Head questions the effectiveness of those "pairing" chemicals. "To chemically counteract an odor, you must use an exact opposite," Head notes. "Since every brand of cigarette is slightly different . . . one chemical may not be effective in treating a particular brand."

However, IICRC's Bishop maintains that chemical neutralizers cover a broad enough spectrum of odors to make them "fairly effective."

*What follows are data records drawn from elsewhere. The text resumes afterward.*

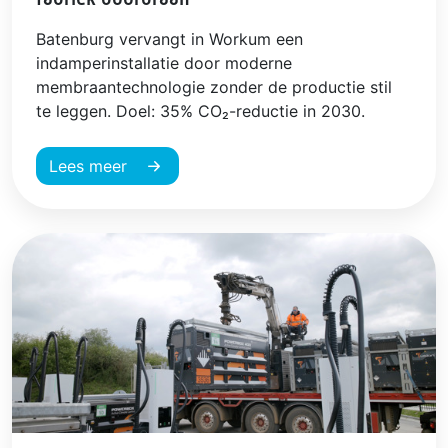
Batenburg vervangt in Workum een
indamperinstallatie door moderne
membraantechnologie zonder de productie stil
te leggen. Doel: 35% CO₂-reductie in 2030.
Lees meer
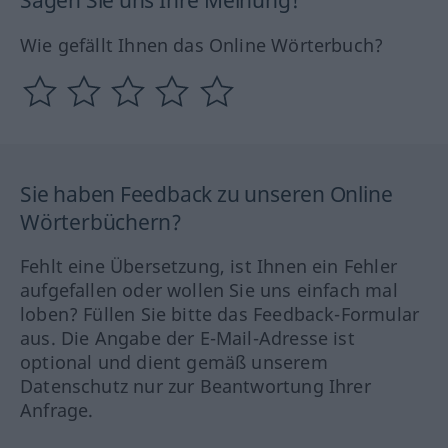
Sagen Sie uns Ihre Meinung!
Wie gefällt Ihnen das Online Wörterbuch?
Sie haben Feedback zu unseren Online
Wörterbüchern?
Fehlt eine Übersetzung, ist Ihnen ein Fehler
aufgefallen oder wollen Sie uns einfach mal
loben? Füllen Sie bitte das Feedback-Formular
aus. Die Angabe der E-Mail-Adresse ist
optional und dient gemäß unserem
Datenschutz nur zur Beantwortung Ihrer
Anfrage.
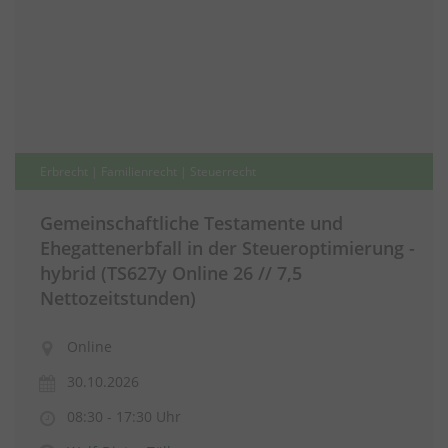
Erbrecht | Familienrecht | Steuerrecht
Gemeinschaftliche Testamente und
Ehegattenerbfall in der Steueroptimierung -
hybrid (TS627y Online 26 // 7,5
Nettozeitstunden)
Online
30.10.2026
08:30 - 17:30 Uhr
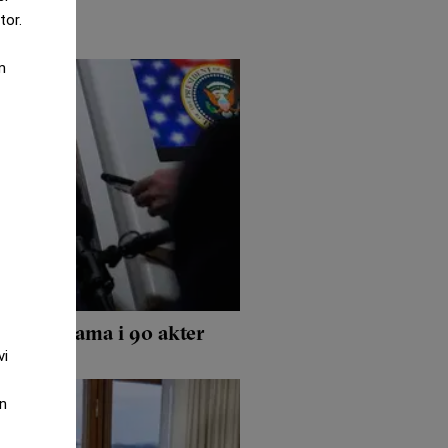
tor.
m
 – ett drama i 90 akter
vi
an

Bishop and Head agree that ozone oxidation is the most effective way to neutralize smoke odors. In that process, an ozone generator converts oxygen into ozone, destroying odor molecules in the process. High-powered, whole-house generators, which require that everything that survives on oxygen -- people, pets, plants -- be removed from the home, floods the home with ozone, usually for three days. The cost is roughly $300.

TV infomercials and Internet sites hawk products and devices to eliminate the odor of tobacco. Head, who labels the Internet "the largest source of misinformation on odor issues," contends that in his 15 years in the business, he has never come across an Internet product that works.

For households with smokers, Bishop recommends a HVAC air filter that catches particles as small as 1 micron. Head said ionizers, which catch particles through an electrostatic charge, reduce airborne smoke particles but do not remove particles already adhered to surfaces.

For short-term exposure to tobacco smoke, Bishop suggests limiting the smoker to one room and placing a small fan near an open window to pull the smoke out.

Smoking outside helps reduce tobacco odor but does not eliminate it: Clothes absorb the smell, which then transfers to closets and drawers.

Kathy Houle has some hard-learned advice: "Don't buy a house with nicotine if you're not willing to put time and money into it."